Рувка вдруг срывается с места и бежит. Он бежит, прижимая к бокам круглые локти, высунув язык, задыхаясь. Пересыхает горло. Сухой язык туго ворочается во рту. Кажется, что он скрипит. Иногда Воробейчик останавливается. Чтобы остановиться, он замедляет бег. Шатаясь, делает еще несколько шагов и только тогда останавливается. Иначе не выходит.
Вот окраина. Вот Заводская улица. Вот домик под толевой крышей.
— Гайдаш… здесь… живет? — задыхаясь, спрашивает Воробейчик у бабы и, увлекаемый инерцией бега, проносится мимо. А та, словоохотливо открыв рот, замирает в изумлении. — Алеша!.. Алеша!.. Знаешь? А-а…
Воробейчику не хватает воздуха. Он останавливается. Равнодушное лицо Алеши. Почему-то здесь Ковбыш. Рассохшаяся бочка, еле стянутая ржавым обручем. Зачем он бежал? Или ему стало жаль мелочи, которую на ходу отобрал Никита?
И уже без всякого воодушевления Воробейчик заканчивает:
— Говорит, еду искать удачи… Хорошенькое дельце, а? — и разводит руками.

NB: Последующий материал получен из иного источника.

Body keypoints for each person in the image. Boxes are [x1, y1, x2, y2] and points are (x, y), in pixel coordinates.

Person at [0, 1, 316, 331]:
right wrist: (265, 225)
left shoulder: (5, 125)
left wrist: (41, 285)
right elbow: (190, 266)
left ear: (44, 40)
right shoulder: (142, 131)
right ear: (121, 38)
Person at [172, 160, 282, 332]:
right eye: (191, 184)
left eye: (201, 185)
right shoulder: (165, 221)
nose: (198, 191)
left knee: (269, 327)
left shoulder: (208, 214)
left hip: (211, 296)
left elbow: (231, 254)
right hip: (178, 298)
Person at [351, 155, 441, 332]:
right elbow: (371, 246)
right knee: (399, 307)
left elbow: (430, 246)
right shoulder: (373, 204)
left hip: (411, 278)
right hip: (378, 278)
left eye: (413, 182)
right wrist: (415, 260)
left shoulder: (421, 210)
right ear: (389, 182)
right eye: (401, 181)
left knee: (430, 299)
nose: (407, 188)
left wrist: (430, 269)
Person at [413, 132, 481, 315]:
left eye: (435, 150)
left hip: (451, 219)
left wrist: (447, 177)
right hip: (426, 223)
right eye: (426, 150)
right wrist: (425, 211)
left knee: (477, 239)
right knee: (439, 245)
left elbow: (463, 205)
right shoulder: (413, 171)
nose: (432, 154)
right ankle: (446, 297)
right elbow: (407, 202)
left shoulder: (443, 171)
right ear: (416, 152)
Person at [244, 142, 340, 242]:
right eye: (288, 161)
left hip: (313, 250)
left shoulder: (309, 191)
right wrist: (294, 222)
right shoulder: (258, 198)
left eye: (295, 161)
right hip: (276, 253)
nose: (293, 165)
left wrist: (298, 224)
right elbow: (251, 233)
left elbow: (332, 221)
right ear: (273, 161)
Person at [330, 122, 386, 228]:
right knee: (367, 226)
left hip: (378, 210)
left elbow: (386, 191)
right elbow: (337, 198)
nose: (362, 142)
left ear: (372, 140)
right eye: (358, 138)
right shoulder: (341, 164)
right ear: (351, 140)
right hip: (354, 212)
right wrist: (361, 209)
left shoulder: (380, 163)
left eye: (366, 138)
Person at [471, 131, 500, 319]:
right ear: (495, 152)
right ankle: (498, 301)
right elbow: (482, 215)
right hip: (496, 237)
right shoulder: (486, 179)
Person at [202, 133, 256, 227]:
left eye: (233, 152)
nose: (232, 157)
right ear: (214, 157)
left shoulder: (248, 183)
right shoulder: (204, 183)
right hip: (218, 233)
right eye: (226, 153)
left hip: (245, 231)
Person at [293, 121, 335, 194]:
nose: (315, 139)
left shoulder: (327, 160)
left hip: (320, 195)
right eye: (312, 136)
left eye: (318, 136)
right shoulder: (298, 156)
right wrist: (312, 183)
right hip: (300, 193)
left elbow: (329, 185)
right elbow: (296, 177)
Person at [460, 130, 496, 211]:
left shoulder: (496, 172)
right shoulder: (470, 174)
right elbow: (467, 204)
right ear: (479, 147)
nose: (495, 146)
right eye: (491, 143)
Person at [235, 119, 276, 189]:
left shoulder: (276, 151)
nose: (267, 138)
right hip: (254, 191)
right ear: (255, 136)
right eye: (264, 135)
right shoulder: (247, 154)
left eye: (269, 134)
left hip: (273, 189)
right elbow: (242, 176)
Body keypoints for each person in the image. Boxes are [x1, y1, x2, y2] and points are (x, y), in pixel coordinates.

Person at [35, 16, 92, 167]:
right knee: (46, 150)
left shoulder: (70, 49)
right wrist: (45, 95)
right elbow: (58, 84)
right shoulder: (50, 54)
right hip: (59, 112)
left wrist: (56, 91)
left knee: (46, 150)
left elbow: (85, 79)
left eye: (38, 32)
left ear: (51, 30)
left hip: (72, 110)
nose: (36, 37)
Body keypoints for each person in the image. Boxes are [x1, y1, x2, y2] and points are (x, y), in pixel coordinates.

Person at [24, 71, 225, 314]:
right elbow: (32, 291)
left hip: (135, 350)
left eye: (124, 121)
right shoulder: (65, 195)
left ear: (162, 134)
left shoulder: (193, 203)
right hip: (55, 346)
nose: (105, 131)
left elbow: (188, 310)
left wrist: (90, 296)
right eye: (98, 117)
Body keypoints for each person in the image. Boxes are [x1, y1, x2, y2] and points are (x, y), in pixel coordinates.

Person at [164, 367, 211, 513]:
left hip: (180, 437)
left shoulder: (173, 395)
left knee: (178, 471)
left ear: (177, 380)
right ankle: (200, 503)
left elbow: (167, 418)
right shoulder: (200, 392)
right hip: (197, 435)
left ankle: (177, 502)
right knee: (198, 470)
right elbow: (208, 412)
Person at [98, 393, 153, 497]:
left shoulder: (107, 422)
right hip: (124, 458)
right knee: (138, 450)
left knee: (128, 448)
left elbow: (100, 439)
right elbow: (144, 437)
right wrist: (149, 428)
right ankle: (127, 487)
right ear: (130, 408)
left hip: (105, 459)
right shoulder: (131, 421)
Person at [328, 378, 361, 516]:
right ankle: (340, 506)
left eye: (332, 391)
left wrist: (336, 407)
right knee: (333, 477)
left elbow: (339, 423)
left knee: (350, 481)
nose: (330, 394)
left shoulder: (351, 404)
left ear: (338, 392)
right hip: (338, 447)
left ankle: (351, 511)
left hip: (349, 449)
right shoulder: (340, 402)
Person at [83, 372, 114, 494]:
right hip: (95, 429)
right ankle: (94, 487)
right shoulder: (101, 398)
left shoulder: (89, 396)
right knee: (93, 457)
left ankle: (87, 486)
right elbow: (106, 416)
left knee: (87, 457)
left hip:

Алеша сосредоточенно думает.
— Да-а!.. — роняет он. — Ну, да-а!..
Веселая улыбка вспыхивает на его губах.
— А мы ведь тоже, — подмигивает он, — мы тоже вот с Ковбышем идем шукать удачи.
Он рассказывает: на «лимонадном заводе» работать никакой возможности не стало. Целый день над Алешей стоял хозяин и упражнялся в остроумии. Хозяину, видишь ли, не повезло в ученье: он мечтал стать поэтом или ученым и сделался мелким буржуем. Как же может Алеша учиться после этого?